Describe the procedures in place to determine which system users (administrators, developers, contractors, etc.) may access PII.

MODS uses role-based access controls to ensure that administrators, developers, and analysts are granted access on a ‘least privilege’ basis, so that only those with the "need" to access the system are granted access for their assigned task/duties only.

Describe the methods in place to allow those with access to PII to only access the minimum amount of information necessary to perform their job.

MODS uses role-based access controls to ensure that administrators, developers, and analysts are granted access on a ‘least privilege’ Specifically, only administrators have access to all environments; analysts only have access to the database information but cannot edit or modify it; and developers will only have access to programing and related information.

Identifying training and awareness provided to personnel (system owners, managers, operators, contractors and/or program managers) using the system to make them aware of their responsibilities for protecting the information being collected and maintained.

All MODS users are required to take the CMS Information Security and Privacy training on an annual basis, or whenever changes to the training module have been made. This training includes details on the handling of PII.

Describe training system users receive (above and beyond general security and privacy awareness training)

CMS employees and contractors with privileged access are required to complete role-based training and meet continuing education requirements commensurate with their role.
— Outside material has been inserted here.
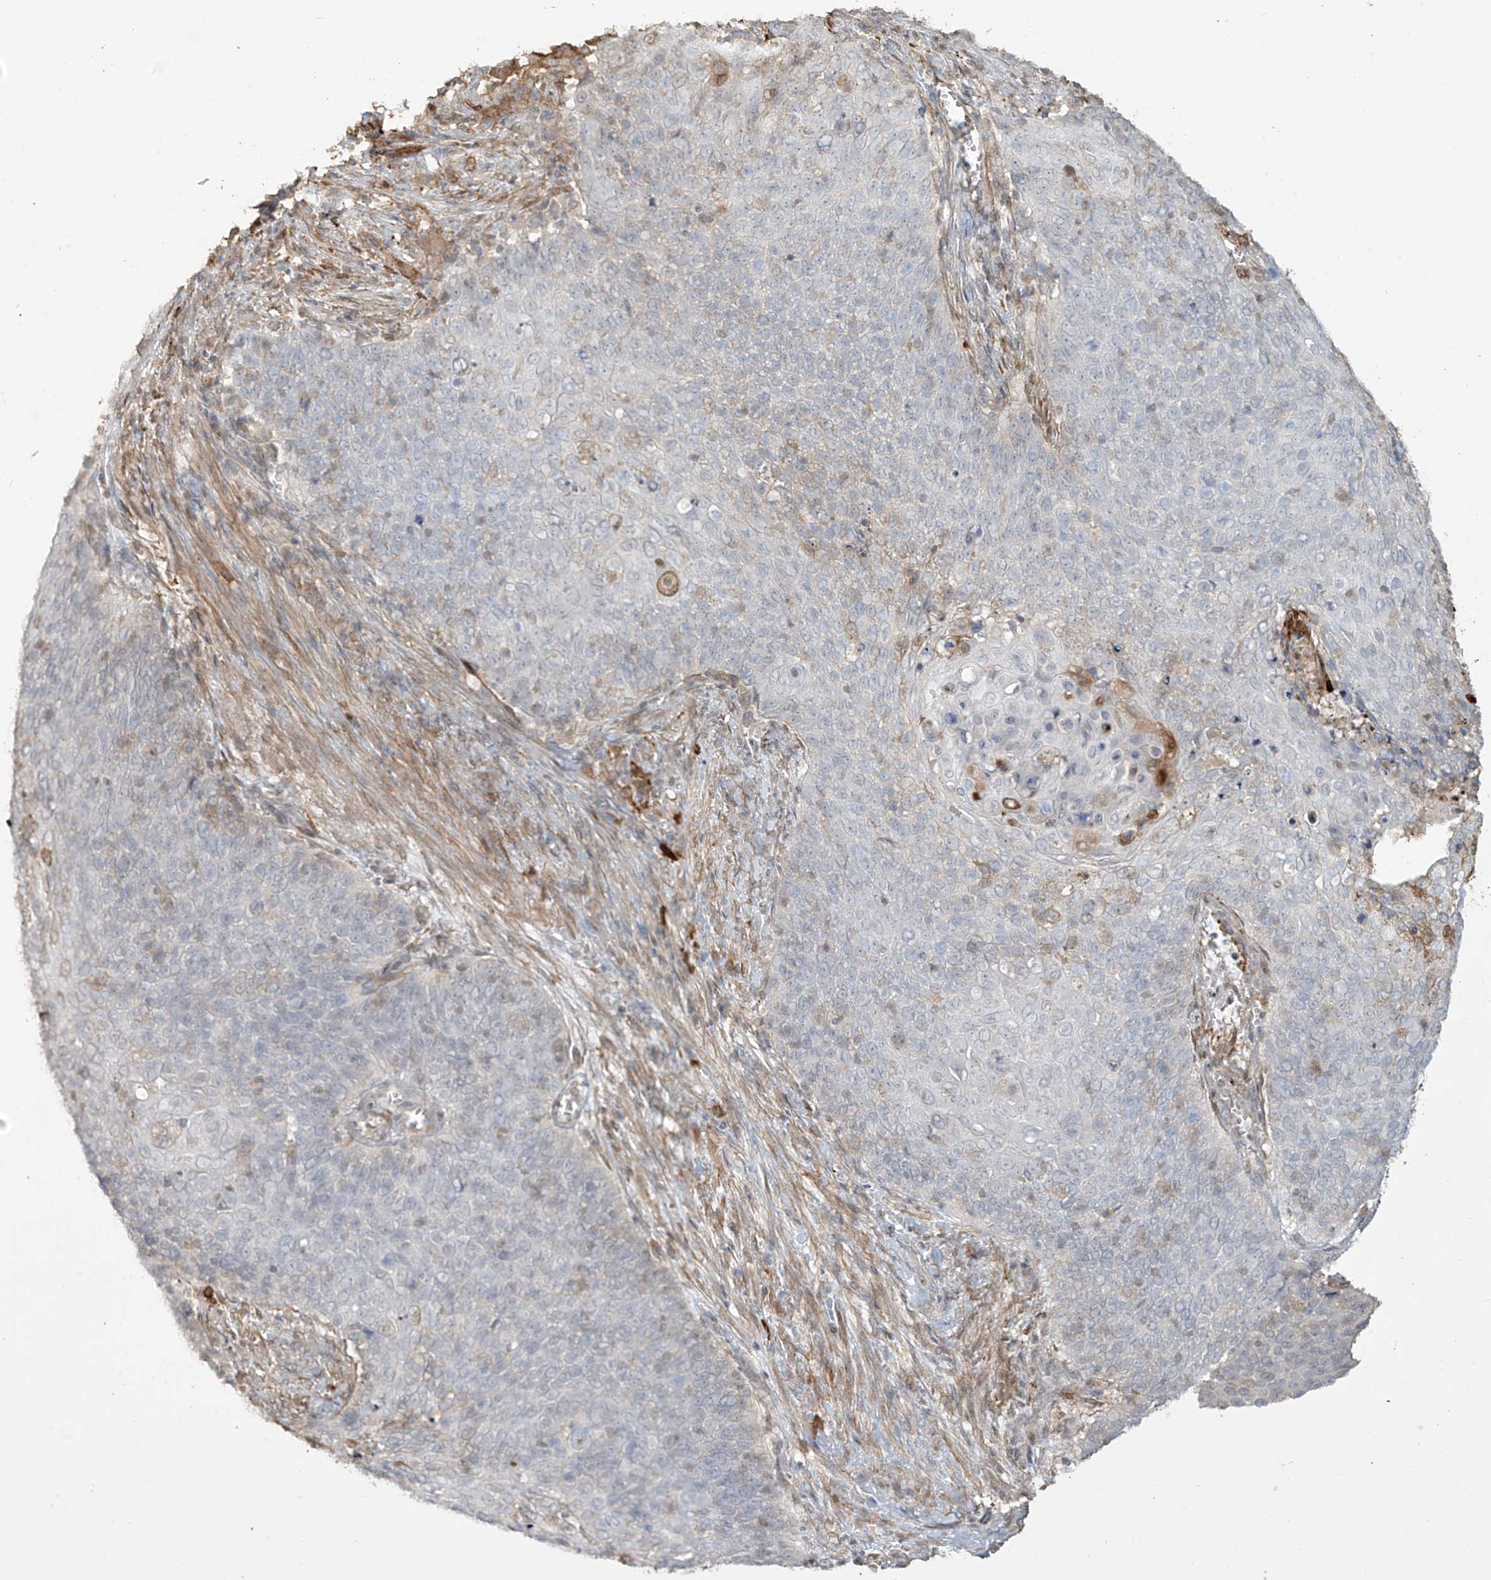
{"staining": {"intensity": "negative", "quantity": "none", "location": "none"}, "tissue": "cervical cancer", "cell_type": "Tumor cells", "image_type": "cancer", "snomed": [{"axis": "morphology", "description": "Squamous cell carcinoma, NOS"}, {"axis": "topography", "description": "Cervix"}], "caption": "The photomicrograph exhibits no significant positivity in tumor cells of squamous cell carcinoma (cervical). The staining was performed using DAB (3,3'-diaminobenzidine) to visualize the protein expression in brown, while the nuclei were stained in blue with hematoxylin (Magnification: 20x).", "gene": "TAGAP", "patient": {"sex": "female", "age": 39}}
Other training such as conferences, seminars and classroom training provided by CMS/Health and Human Services (HHS) is available apart from the regular annual training.
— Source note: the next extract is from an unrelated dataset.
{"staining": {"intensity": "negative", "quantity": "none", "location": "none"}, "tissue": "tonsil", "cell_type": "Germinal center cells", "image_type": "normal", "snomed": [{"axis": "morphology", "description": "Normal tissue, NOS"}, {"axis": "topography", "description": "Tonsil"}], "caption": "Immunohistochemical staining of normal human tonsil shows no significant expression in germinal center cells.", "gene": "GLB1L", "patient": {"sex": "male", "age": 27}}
Role-based security training is completed once before a position is started and annually thereafter. 

 

Do contracts include Federal Acquisition Regulation and other appropriate clauses ensuring adherence to privacy provisions and practices?

Yes

Describe the process and guidelines in place with regard to the retention and destruction of PII. Cite specific records retention schedules.

The retention and destruction of MODS data is governed by the CMS Records Schedule. This schedule is aligned with the National Archives and Records Administration (NARA) guidelines for data retention and destruction.  The following CMS Records Schedule Items apply:

Enrollment Records
Disposition Authority Number: DAA-0440-2015-0006-0001
Cutoff Instruction: Cutoff at the end of the calendar year.
Retention Period: Destroy no sooner than 7 year(s) after cutoff but longer retention is authorized.

Beneficiary Records
Disposition Authority Number: DAA-0440-2015-0007-0001
Cutoff Instruction: Cutoff at the end of the calendar year.
Retention Period: Destroy no sooner than 10 year(s) after cutoff but longer retention is authorized.
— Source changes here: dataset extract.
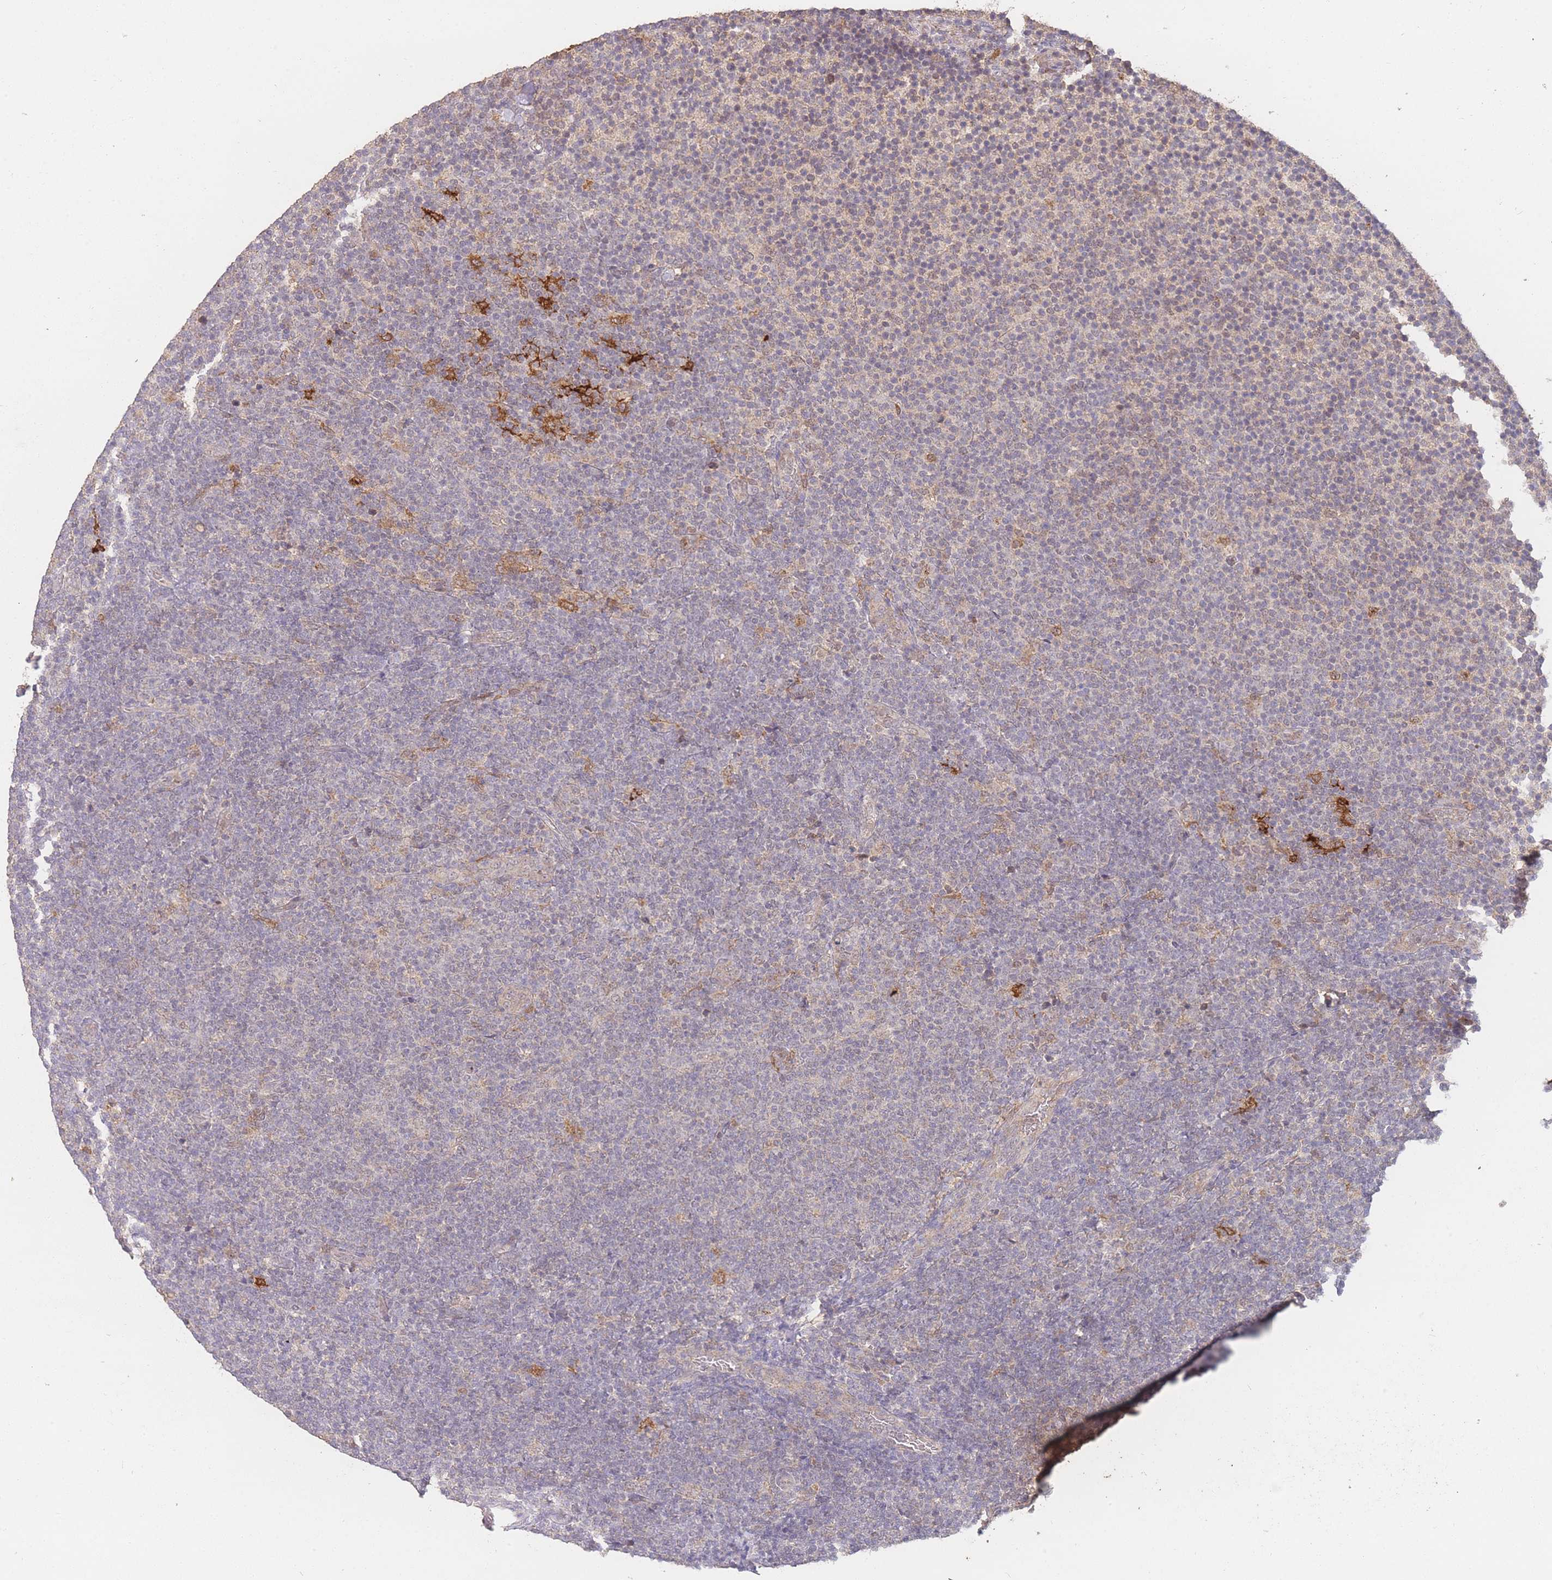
{"staining": {"intensity": "negative", "quantity": "none", "location": "none"}, "tissue": "lymphoma", "cell_type": "Tumor cells", "image_type": "cancer", "snomed": [{"axis": "morphology", "description": "Malignant lymphoma, non-Hodgkin's type, Low grade"}, {"axis": "topography", "description": "Lymph node"}], "caption": "DAB immunohistochemical staining of low-grade malignant lymphoma, non-Hodgkin's type reveals no significant positivity in tumor cells.", "gene": "RNF144B", "patient": {"sex": "male", "age": 66}}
Provider and Health Plan Records
Disposition Authority Number: DAA-0440-2015-0008-0001
Retention Period: Destroy no sooner than 7 year(s) after cutoff but longer retention is authorized.

Analytic and Research Files (restricted)
Disposition Authority Number DAA-0440-2015-0009-0002
Transfer to the National Archives for Accessioning: 20 year(s) after cutoff. 

Research and Program Analysis: Supporting Records
Disposition Authority Number: DAA-0440-2015-0009-0003
Cutoff Instruction: Cutoff at the end of the calendar year.
Retention Period: Destroy 10 year(s) after cutoff or when no longer needed for agency business, whichever is later.

Describe, briefly but with specificity, how the PII will be secured in the system using administrative, technical, and physical controls.

Access is restricted to a small set of users. Users must be whitelisted (approved) by CMS and have a CMS user account. Users can only access the system from an approved Internet Protocol (IP) address.

Technical controls include encryption of transmitted and maintained information, the use of intrusion detection and prevention technologies and multifactor authentication to access the system. 

The system is located within a CMS certified data center with physical controls, such as limited access to the building, the presence of security guards and video monitoring.